March 18, 2011

Veterans of road lead a lucky charge in Dalton

By Doug Hawley
Daily Citizen Correspondent

— Two veteran area runners led a record turnout Thursday for the 24th annual Dalton St. Patrick’s Day road race that started and ended at First Presbyterian Church.

Dalton’s Manuel Ferrer, 39, claimed top overall honors in the two-mile race for the third consecutive year, finishing in 10 minutes and 45 seconds. Chatsworth’s Belinda Young, 41, led the females with a 13:46 clocking.

There were 238 participants on a sun-kissed evening, a total that easily beat last year’s record of 144.

“I’ve won this thing about 13 or 14 times,” said Young, who is a math teacher at Northwest Whitfield High School. “My legs felt surprisingly good after having run three marathons in the past four weeks. I did a trail marathon a week ago in Grand Rivers, Ky. My goal is to run a marathon in every state. I’ve done 22 so far.”

Young, a former standout at Murray County High, used the motivation of 27-year-old Daniel Parson of Dalton to log a better time.

“I was just trying to catch Daniel as I usually do,” she said with a chuckle. “He always says that he’s losing to younger females. I finished just ahead of him.”

Dalton’s Erika Page, 32, finished second for the females.
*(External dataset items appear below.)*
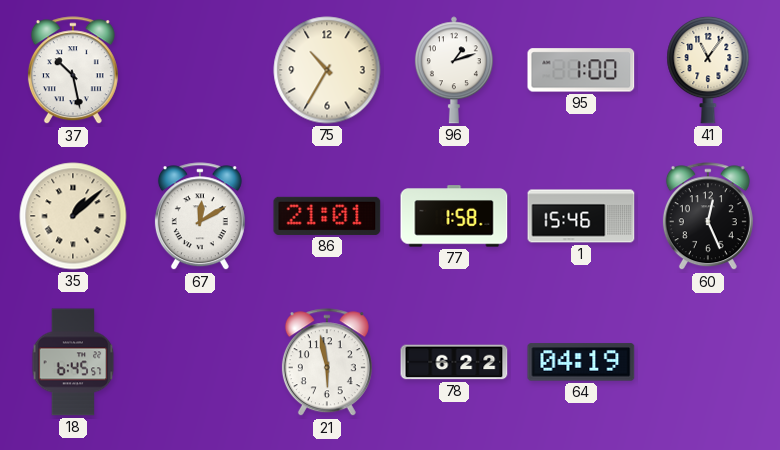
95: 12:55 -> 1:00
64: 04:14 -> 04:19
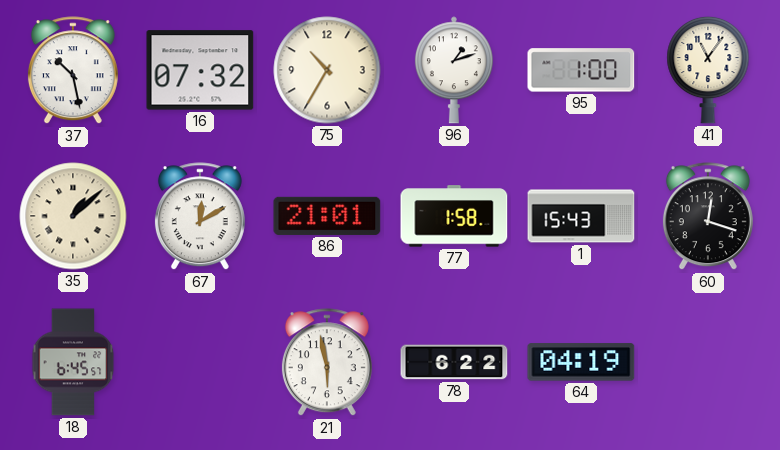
16: none -> 07:32
1: 15:46 -> 15:43
60: 12:26 -> 12:18
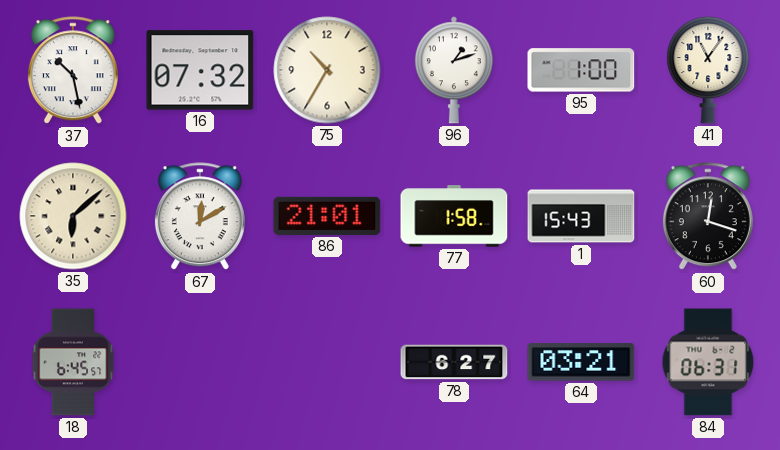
35: 1:08 -> 6:08
21: 5:58 -> none
78: 6:22 -> 6:27
64: 04:19 -> 03:21
84: none -> 06:31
Ferrer used a spurt on the start of the second mile to finish some 50 yards ahead of North Murray High School sophomore Isaac Pacheco.

“I never get bored with winning,” said Ferrer, a regular winner on the area’s road race circuit. “I felt good. I’m running 25 to 30 miles a week.”

Gilberto Fraire, 32 and of Dalton, and Tom Sell, 44 and of Chattanooga, Tenn., took third and fourth place overall finishes, respectively.

Kate Spetter, a 5-year-old girl from Dalton, received an award for being the youngest participant.

David Sanders, the race director from sponsoring Carpet Capital Running Club, reflected on the increasing turnouts the race has enjoyed for four consecutive years.

“We try to treat our runners like customers,” Sanders said. “We want them to realize how important that they are to us. We made sure that every boy and girl under age 14 got an award.”

Ali Donahue of the Healthcare Foundation provided another insight.

“People’s health is so much more important now,” Donahue said. “They’re into both running and walking. They feel really successful when they cross the finish line.”